__EXERCISE INSTRUCTIONS__.
Exact copy, no pictures: return all the records as they stand.

__Extracted page text data__.
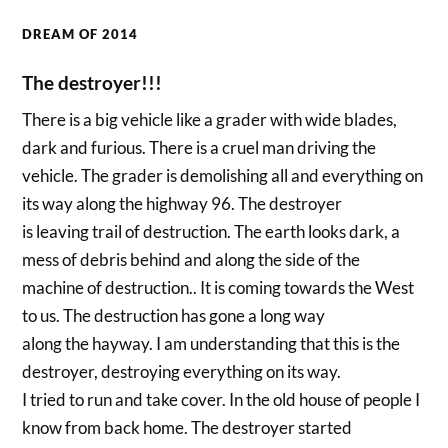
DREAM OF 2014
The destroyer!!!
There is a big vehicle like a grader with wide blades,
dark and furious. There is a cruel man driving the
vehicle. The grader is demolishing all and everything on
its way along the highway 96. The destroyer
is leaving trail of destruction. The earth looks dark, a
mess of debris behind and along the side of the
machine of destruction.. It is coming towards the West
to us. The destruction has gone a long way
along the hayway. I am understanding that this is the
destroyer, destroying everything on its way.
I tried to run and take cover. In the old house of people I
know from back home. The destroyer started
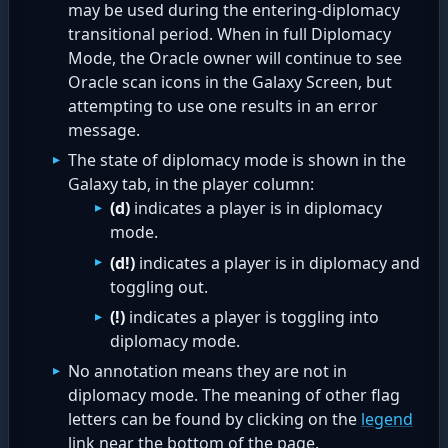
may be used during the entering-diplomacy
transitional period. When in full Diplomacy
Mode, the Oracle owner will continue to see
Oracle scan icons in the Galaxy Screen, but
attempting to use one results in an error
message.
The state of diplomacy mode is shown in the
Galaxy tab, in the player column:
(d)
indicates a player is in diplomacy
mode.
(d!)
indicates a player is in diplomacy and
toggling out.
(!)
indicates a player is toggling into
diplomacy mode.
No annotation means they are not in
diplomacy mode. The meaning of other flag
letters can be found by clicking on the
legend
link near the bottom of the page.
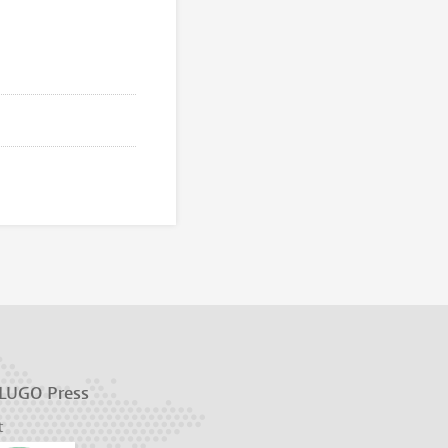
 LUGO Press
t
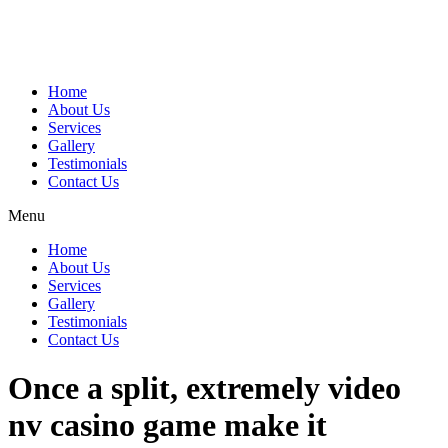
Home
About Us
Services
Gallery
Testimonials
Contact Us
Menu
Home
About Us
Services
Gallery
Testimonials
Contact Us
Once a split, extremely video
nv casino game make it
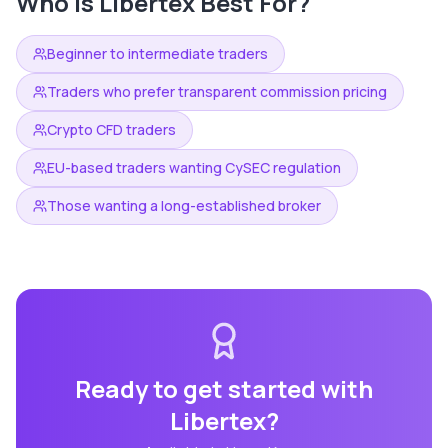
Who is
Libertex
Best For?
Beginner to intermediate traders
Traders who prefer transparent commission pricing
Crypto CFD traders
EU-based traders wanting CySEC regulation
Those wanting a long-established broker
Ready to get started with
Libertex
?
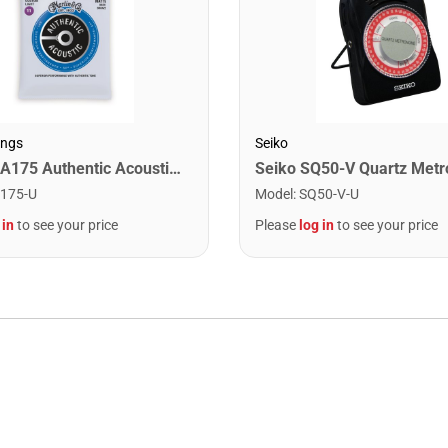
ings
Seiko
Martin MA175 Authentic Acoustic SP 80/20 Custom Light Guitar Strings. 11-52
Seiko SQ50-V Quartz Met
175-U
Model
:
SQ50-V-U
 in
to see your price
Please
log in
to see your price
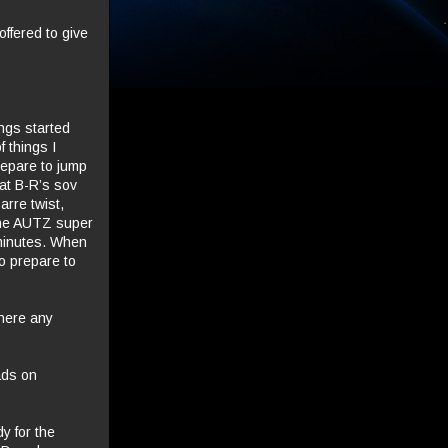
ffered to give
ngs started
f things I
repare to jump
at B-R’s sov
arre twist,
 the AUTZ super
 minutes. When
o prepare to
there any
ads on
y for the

__RESULT__.
DREAM OF 2014
The destroyer!!!
There is a big vehicle like a grader with wide blades,
dark and furious. There is a cruel man driving the
vehicle. The grader is demolishing all and everything on
its way along the highway 96. The destroyer
is leaving trail of destruction. The earth looks dark, a
mess of debris behind and along the side of the
machine of destruction.. It is coming towards the West
to us. The destruction has gone a long way
along the hayway. I am understanding that this is the
destroyer, destroying everything on its way.
I tried to run and take cover. In the old house of people I
know from back home. The destroyer started
may be used during the entering-diplomacy
transitional period. When in full Diplomacy
Mode, the Oracle owner will continue to see
Oracle scan icons in the Galaxy Screen, but
attempting to use one results in an error
message.
The state of diplomacy mode is shown in the
Galaxy tab, in the player column:
(d)
indicates a player is in diplomacy
mode.
(d!)
indicates a player is in diplomacy and
toggling out.
(!)
indicates a player is toggling into
diplomacy mode.
No annotation means they are not in
diplomacy mode. The meaning of other flag
letters can be found by clicking on the
legend
link near the bottom of the page.
 LUGO Press
t
Home
About Us
Services
Gallery
Testimonials
Contact Us
Menu
Home
About Us
Services
Gallery
Testimonials
Contact Us
Once a split, extremely video
nv casino game make it
Who is
Libertex
Best For?
Beginner to intermediate traders
Traders who prefer transparent commission pricing
Crypto CFD traders
EU-based traders wanting CySEC regulation
Those wanting a long-established broker
Ready to get started with
Libertex
?
ings
Seiko
Martin MA175 Authentic Acoustic SP 80/20 Custom Light Guitar Strings. 11-52
Seiko SQ50-V Quartz Met
175-U
Model
:
SQ50-V-U
 in
to see your price
Please
log in
to see your price
ffered to give
ngs started
f things I
repare to jump
at B-R’s sov
arre twist,
 the AUTZ super
 minutes. When
o prepare to
there any
ads on
y for the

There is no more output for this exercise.